4. Defined-Benefit Plan

Defined benefit plans lower your current taxes and create a personal pension. They’re complicated to set up, and many financial advisors don’t have the proper tax knowledge to do this. These plans are often combined with 401(k) investments. A defined benefit plan paired with a 401(k) is an optimal arrangement for self-employed individuals with high incomes.

5. Annuities

An annuity is like a contract with an annual payout. It’s a tax-deferred way to save money for your retirement. If you’ve already maximized your IRA and other options for retirement savings and tax reductions, consider annuities. There is no contribution limit on how much you can put into an annuity account each year. Some annuity accounts have guaranteed annual benefits. This means that after 10 years, the management company will add funds to your account if the value of the investments took a hit on the market.

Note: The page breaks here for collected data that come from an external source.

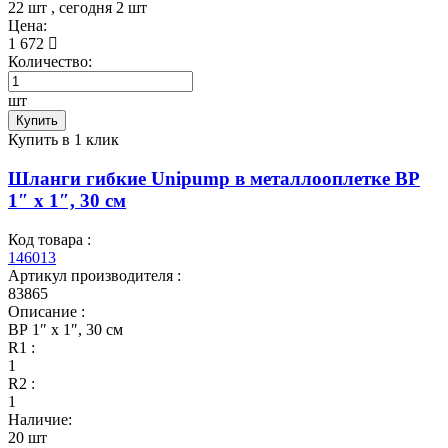
22 шт
, сегодня
2 шт
Цена:
1 672
Количество:
шт
Купить
Купить в 1 клик
Шланги гибкие Unipump в металлооплетке ВР
1″ x 1″, 30 см
Код товара :
146013
Артикул производителя :
83865
Описание :
ВР 1″ x 1″, 30 см
R1 :
1
R2 :
1
Наличие:
20 шт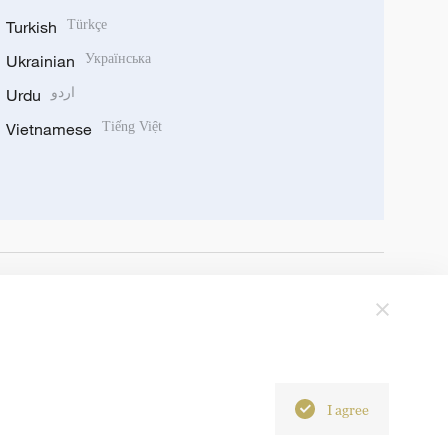
Turkish
Türkçe
Ukrainian
Українська
Urdu
اردو
Vietnamese
Tiếng Việt
I agree
6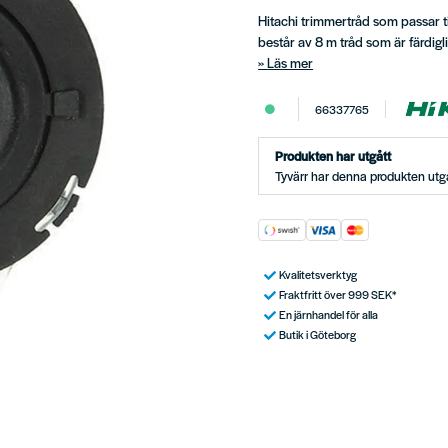
Hitachi trimmertråd som passar 
består av 8 m tråd som är färdig
Läs mer
66337765
Produkten har utgått
Tyvärr har denna produkten utgå
Kvalitetsverktyg
Fraktfritt över 999 SEK*
En järnhandel för alla
Butik i Göteborg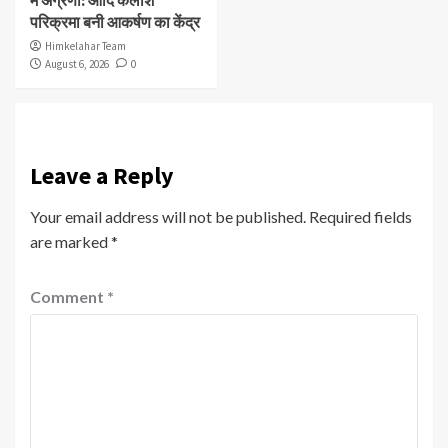
में अग्रणी: आदि कैलाश
परिक्रमा बनी आकर्षण का केंद्र
Himkelahar Team
August 6, 2026
0
Leave a Reply
Your email address will not be published.
Required fields
are marked
*
Comment
*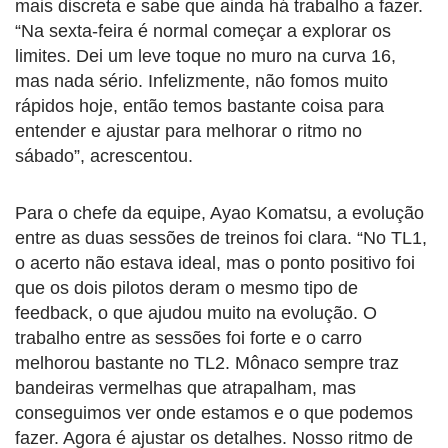
mais discreta e sabe que ainda há trabalho a fazer.
“Na sexta-feira é normal começar a explorar os
limites. Dei um leve toque no muro na curva 16,
mas nada sério. Infelizmente, não fomos muito
rápidos hoje, então temos bastante coisa para
entender e ajustar para melhorar o ritmo no
sábado”, acrescentou.
Para o chefe da equipe, Ayao Komatsu, a evolução
entre as duas sessões de treinos foi clara. “No TL1,
o acerto não estava ideal, mas o ponto positivo foi
que os dois pilotos deram o mesmo tipo de
feedback, o que ajudou muito na evolução. O
trabalho entre as sessões foi forte e o carro
melhorou bastante no TL2. Mônaco sempre traz
bandeiras vermelhas que atrapalham, mas
conseguimos ver onde estamos e o que podemos
fazer. Agora é ajustar os detalhes. Nosso ritmo de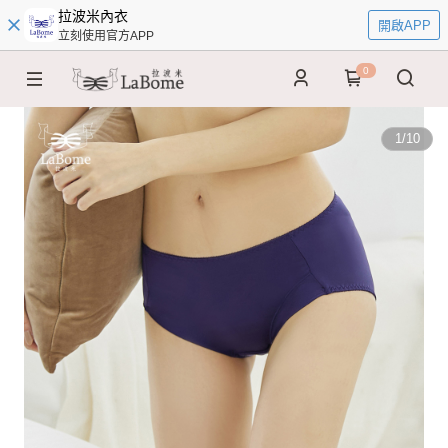
拉波米內衣
開啟APP
立刻使用官方APP
0
1
/
10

Keep in mind that tax-deferred annuities aren’t FDIC-insured, and the broker will charge a fee based on your contributions.

6. SIMPLE IRA

Another option for self-employed individuals to save for retirement and reduce their current tax burden is a savings incentive match plan for employees, which is also called a SIMPLE IRA. You must have your business set up such that you are an employee of it in order to take advantage of a SIMPLE IRA. With this retirement plan, you make pre-tax contributions of up to $13,500 per year. If you’re 50 or older, you can contribute up to $16,500 per year. Your business can add an additional 3% of your earnings.